PARIS - La réduction des risques chez les usagers de drogues ne doit pas se réduire à la seule mise à disposition d’outils tels que du matériel d’injection, mais faire partie d’une stratégie globale de réduction des inégalités sociales de santé, estime l’Inserm.

L’Institut national de la santé et de la recherche médicale a publié vendredi les résultats d’une expertise collective visant à étudier les dispositions de réduction des risques (RDR) chez les usagers de drogue, mises en oeuvre dans différents pays.

En France, rappelle l’Inserm, la politique de RDR chez les usagers de drogue est fondée sur “la mise en place d’un accès élargi au matériel d’injection stérile, aux traitements de substitution aux opiacés, au dépistage de l’infection par le VIH et aux traitements antirétroviraux”.

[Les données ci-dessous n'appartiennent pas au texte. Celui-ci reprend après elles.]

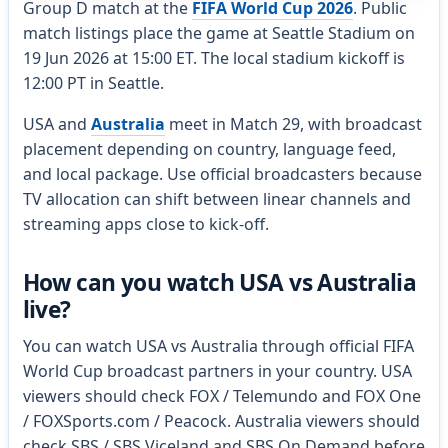
Group D match at the
FIFA World Cup 2026
. Public
match listings place the game at Seattle Stadium on
19 Jun 2026 at 15:00 ET. The local stadium kickoff is
12:00 PT in Seattle.
USA and
Australia
meet in Match 29, with broadcast
placement depending on country, language feed,
and local package. Use official broadcasters because
TV allocation can shift between linear channels and
streaming apps close to kick-off.
How can you watch USA vs Australia
live?
You can watch USA vs Australia through official FIFA
World Cup broadcast partners in your country. USA
viewers should check FOX / Telemundo and FOX One
/ FOXSports.com / Peacock. Australia viewers should
check SBS / SBS Viceland and SBS On Demand before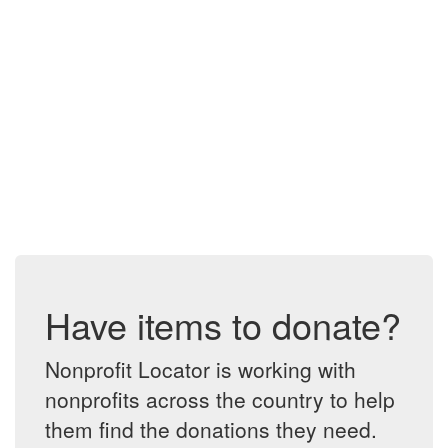
Have items to donate?
Nonprofit Locator is working with
nonprofits across the country to help
them find the donations they need.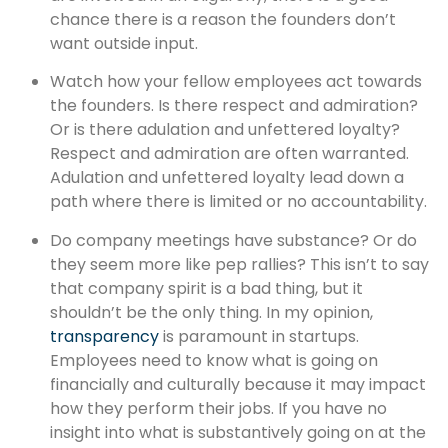
chance there is a reason the founders don’t
want outside input.
Watch how your fellow employees act towards
the founders. Is there respect and admiration?
Or is there adulation and unfettered loyalty?
Respect and admiration are often warranted.
Adulation and unfettered loyalty lead down a
path where there is limited or no accountability.
Do company meetings have substance? Or do
they seem more like pep rallies? This isn’t to say
that company spirit is a bad thing, but it
shouldn’t be the only thing. In my opinion,
transparency
is paramount in startups.
Employees need to know what is going on
financially and culturally because it may impact
how they perform their jobs. If you have no
insight into what is substantively going on at the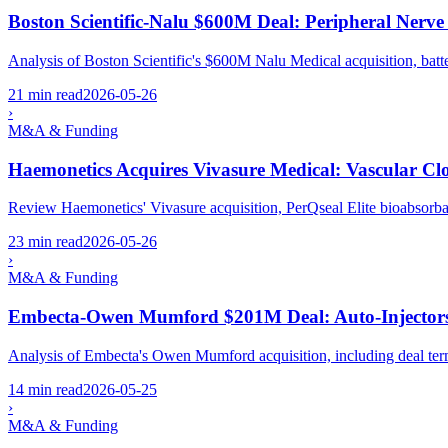
Boston Scientific-Nalu $600M Deal: Peripheral Nerve
Analysis of Boston Scientific's $600M Nalu Medical acquisition, ba
21 min read
2026-05-26
›
M&A & Funding
Haemonetics Acquires Vivasure Medical: Vascular Cl
Review Haemonetics' Vivasure acquisition, PerQseal Elite bioabsorb
23 min read
2026-05-26
›
M&A & Funding
Embecta-Owen Mumford $201M Deal: Auto-Injectors
Analysis of Embecta's Owen Mumford acquisition, including deal terms
14 min read
2026-05-25
›
M&A & Funding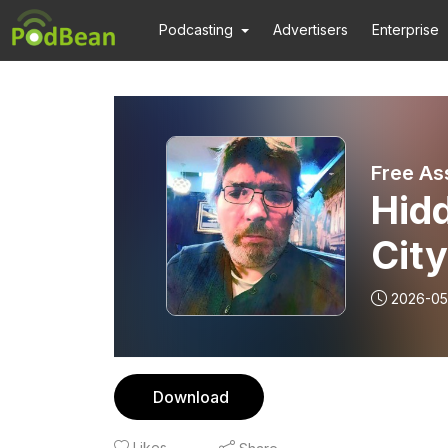
Podcasting
Advertisers
Enterprise
Free As
Hidd
City
2026-05
Download
Likes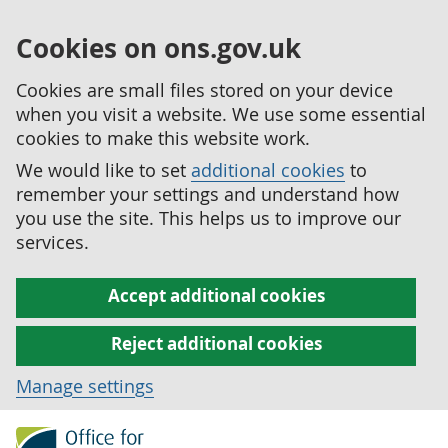
Cookies on ons.gov.uk
Cookies are small files stored on your device
when you visit a website. We use some essential
cookies to make this website work.
We would like to set
additional cookies
to
remember your settings and understand how
you use the site. This helps us to improve our
services.
Accept additional cookies
Reject additional cookies
Manage settings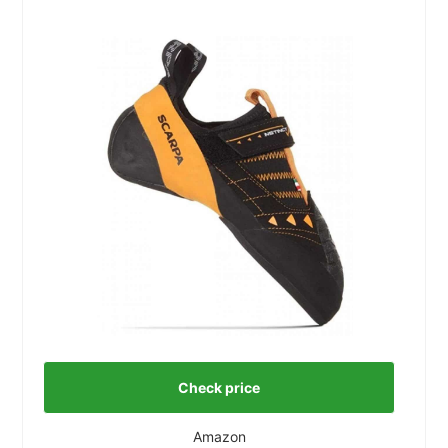
Check price
Amazon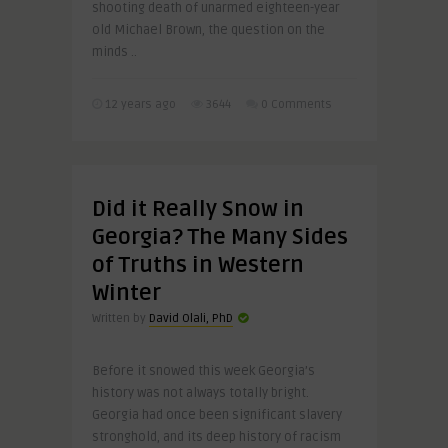
shooting death of unarmed eighteen-year
old Michael Brown, the question on the
minds ..
12 years ago
3644
0 Comments
Did it Really Snow in
Georgia? The Many Sides
of Truths in Western
Winter
Written by
David Olali, PhD
Before it snowed this week Georgia’s
history was not always totally bright.
Georgia had once been significant slavery
stronghold, and its deep history of racism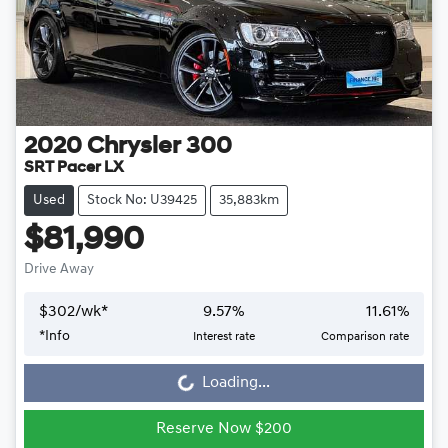
2020
Chrysler
300
SRT Pacer LX
Used
Stock No: U39425
35,883km
$81,990
Drive Away
$
302
/wk*
9.57
%
11.61
%
Loading...
*
Info
Interest rate
Comparison rate
Loading...
Reserve Now $200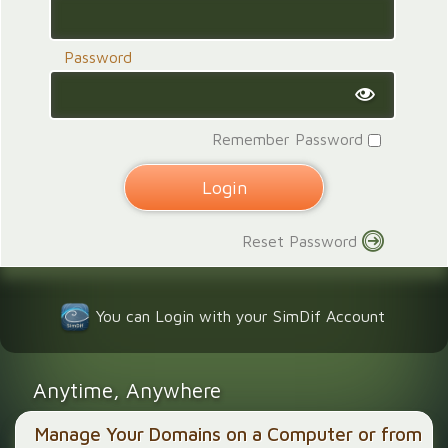
Password
Remember Password
Reset Password
You can Login with your SimDif Account
Anytime, Anywhere
Manage Your Domains on a Computer or from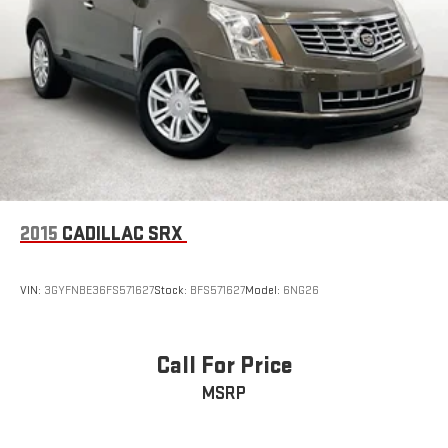
2015
CADILLAC SRX
VIN:
3GYFNBE36FS571627
Stock:
BFS571627
Model:
6NG26
Call For Price
MSRP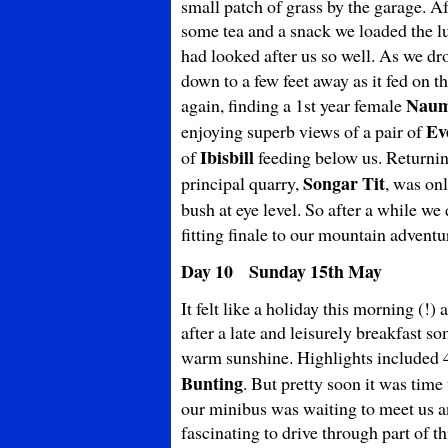
small patch of grass by the garage. A
some tea and a snack we loaded the l
had looked after us so well. As we dr
down to a few feet away as it fed on t
Naum
again, finding a 1st year female
Ev
enjoying superb views of a pair of
Ibisbill
of
feeding below us. Returnin
Songar Tit
principal quarry,
, was on
bush at eye level. So after a while 
fitting finale to our mountain adventu
Day 10 Sunday 15th May
It felt like a holiday this morning (!)
after a late and leisurely breakfast s
warm sunshine. Highlights included
Bunting
. But pretty soon it was time
our minibus was waiting to meet us 
fascinating to drive through part of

Ce qui a permis “de réduire drastiquement l’incidence de l’infection par le VIH et le nombre de décès liés à l’usage de drogues” et d’améliorer l’accès aux soins des usagers, note l’Inserm. Mais près de 60% des usagers souffrent encore d’hépatite C, de nouvelles populations échappent aux dispositifs existants et de nouvelles pratiques à risque sont arrivées.

“La politique de RDR ne doit pas être réduite à la seule mise à disposition d’outils, elle doit impérativement faire partie d’une stratégie plus globale de réduction des inégalités sociales de santé”, estime l’Inserm.

L’Institut prône le partage d’une “culture commune” par les professionnels de santé, les associations et les acteurs des champs médico-social et social. Il recommande de “renforcer la cohérence des différentes politiques publiques sanitaire, sociale et pénale” et de proposer une approche globale “intégrant les spécificités individuelles et l’évolution des modes de consommation”.

Femmes, mineurs et détenus devront “faire l’objet de politiques spécifiques”, avec “respect de l’équité de soins prodigués en détention et en milieu libre”, selon l’expertise. Elle estime aussi que la RDR “doit s’inscrire dans une logique de continuum, et non d’opposition, avec les stratégies de prise en charge de la dépendance” et qu’il faut renforcer l’accès à “des projets thérapeutiques personnalisés et à un suivi médical et social”.

“Il s’agit en tout premier lieu de prévenir le passage à l’injection”, estime l’Inserm. Pour ceux qui ne peuvent s’en passer, il convient “d’en limiter les risques associés”.